Partagé entre donner satisfaction aux besoins les plus pressants d’alimentation, de santé, de scolarisation, de logement du peuple ivoirien et la soumission au FMI et à la Banque mondiale, le gouvernement ivoirien a tranché net sans état d’âme en faveur de la Banque mondiale. Plutôt ceux qui, comme le déclarait Thomas Sankara, « ne mourront pas si nous ne payons pas » que ceux qui meurent déjà par milliers à cause de la dette. En février dernier, comme si les 30 ans de programmes d’ajustement structurel n’avaient jamais existé, le gouvernement a calmement choisi de verser d’une seule traite 118 milliards de francs CFA (soit 180 millions €) à la Banque mondiale. C’était la condition, nous dit-on, pour renouer avec cette institution. En récompense de toutes les souffrances qu’il supporte depuis le déclenchement de la crise, de la dégénérescence physique et morale qui le frappe, le peuple n’a eu droit qu’à des augmentations des tarifs et des prix. Quant aux créanciers nationaux de l’État, ils n’ont eu droit qu’à des promesses. Si quelques milliards ont été payés aux multinationales et aux grosses entreprises, les entreprises individuelles, les petits prestataires de service, sont eux promis à la faillite. Si les grandes entreprises, souvent succursales de firmes transnationales, disposent de fonds propres, ce n’est pas toujours le cas de petites entreprises individuelles qui, par ailleurs, n’ont souvent d’autres clients que l’État. Les soumettre à l’eau et au pain sec comme c’est le cas, n’est-ce pas non seulement signer leur arrêt de mort mais faire le choix délibéré de jeter d’autres travailleurs à la rue ? Ne valait-il pas mieux sauver des emplois, assurer les conditions de la relance de l’activité économique et dégager un surplus qui permettrait de payer le service de la dette, si telle est la volonté du gouvernement ? Mais l’État ivoirien passé depuis longtemps sous le contrôle du FMI et de la Banque Mondiale avait-il encore quelques ressources pour faire valoir les intérêts nationaux à défaut de ceux des travailleurs ? La réalité est éclairante.

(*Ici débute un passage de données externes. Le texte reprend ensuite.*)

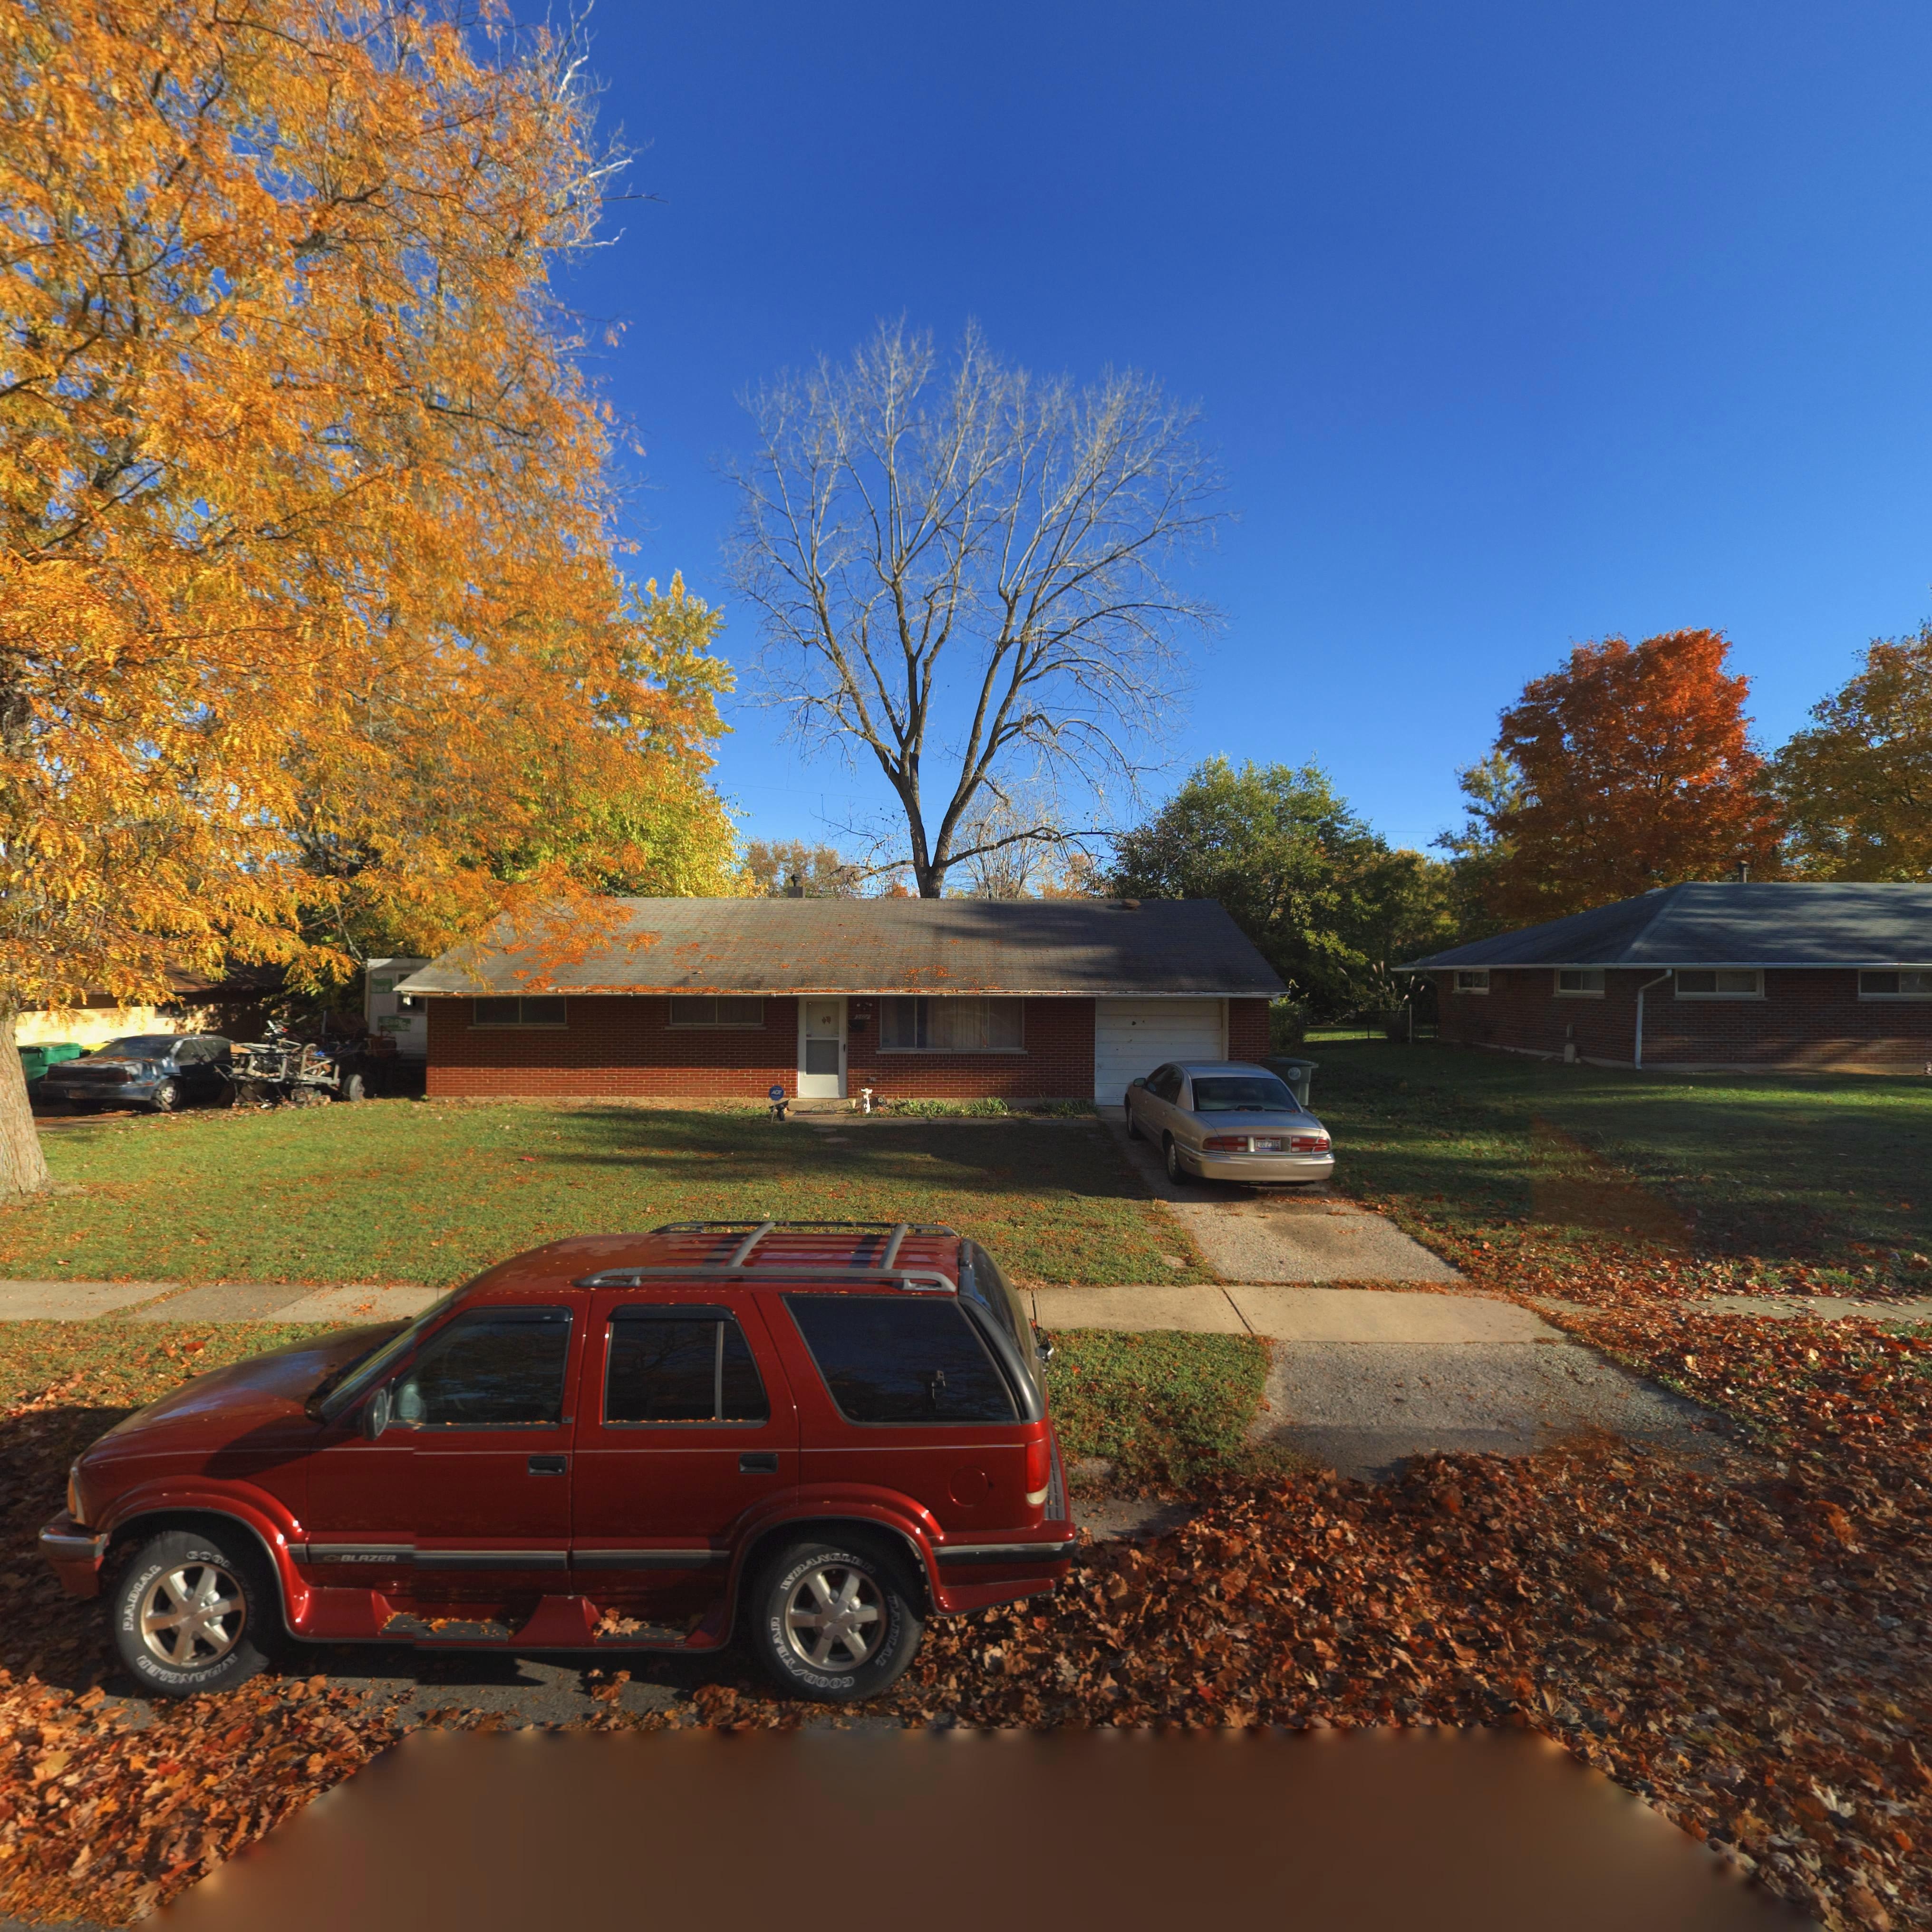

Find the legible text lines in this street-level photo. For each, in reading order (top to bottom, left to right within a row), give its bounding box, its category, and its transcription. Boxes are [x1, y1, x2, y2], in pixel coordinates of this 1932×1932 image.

[856, 1014, 869, 1020] StreetNumber: 26**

Quelle est la situation réelle de la dette intérieure ? Qui sont les créanciers intérieurs de l’État ?
La dette publique se compose de la dette publique extérieure et de la dette publique intérieure. Pour ne parler que de la dette publique intérieure dont il est principalement question ici, c’est la dette brute de l’ensemble des administrations publiques (état, collectivités publiques, entreprises publiques, organismes de sécurité sociale). Elle comprend la dette due au secteur bancaire, (BCEAO, BIAO, SGBCI, City Bank, etc.), la dette due au secteur privé national (c’est dans cette fraction de la dette intérieure que se trouvent les créances des fournisseurs et prestataires de service sur l’État qui se sont constitués en syndicat) et les emprunts obligataires. Il faut ajouter à cela les passifs de l’État qui se constituent à la suite de prestations réalisées sans engagement préalable ou sans couverture budgétaire correspondante. S’il est relativement facile de connaître le montant des prestations régulièrement exécutées et reconnues par l’État, le montant des passifs fait l’objet d’une étude de la part de l’Inspection Générale pour déterminer les dettes qui peuvent être mises à la charge de l’État et celles qui ne peuvent pas l’être.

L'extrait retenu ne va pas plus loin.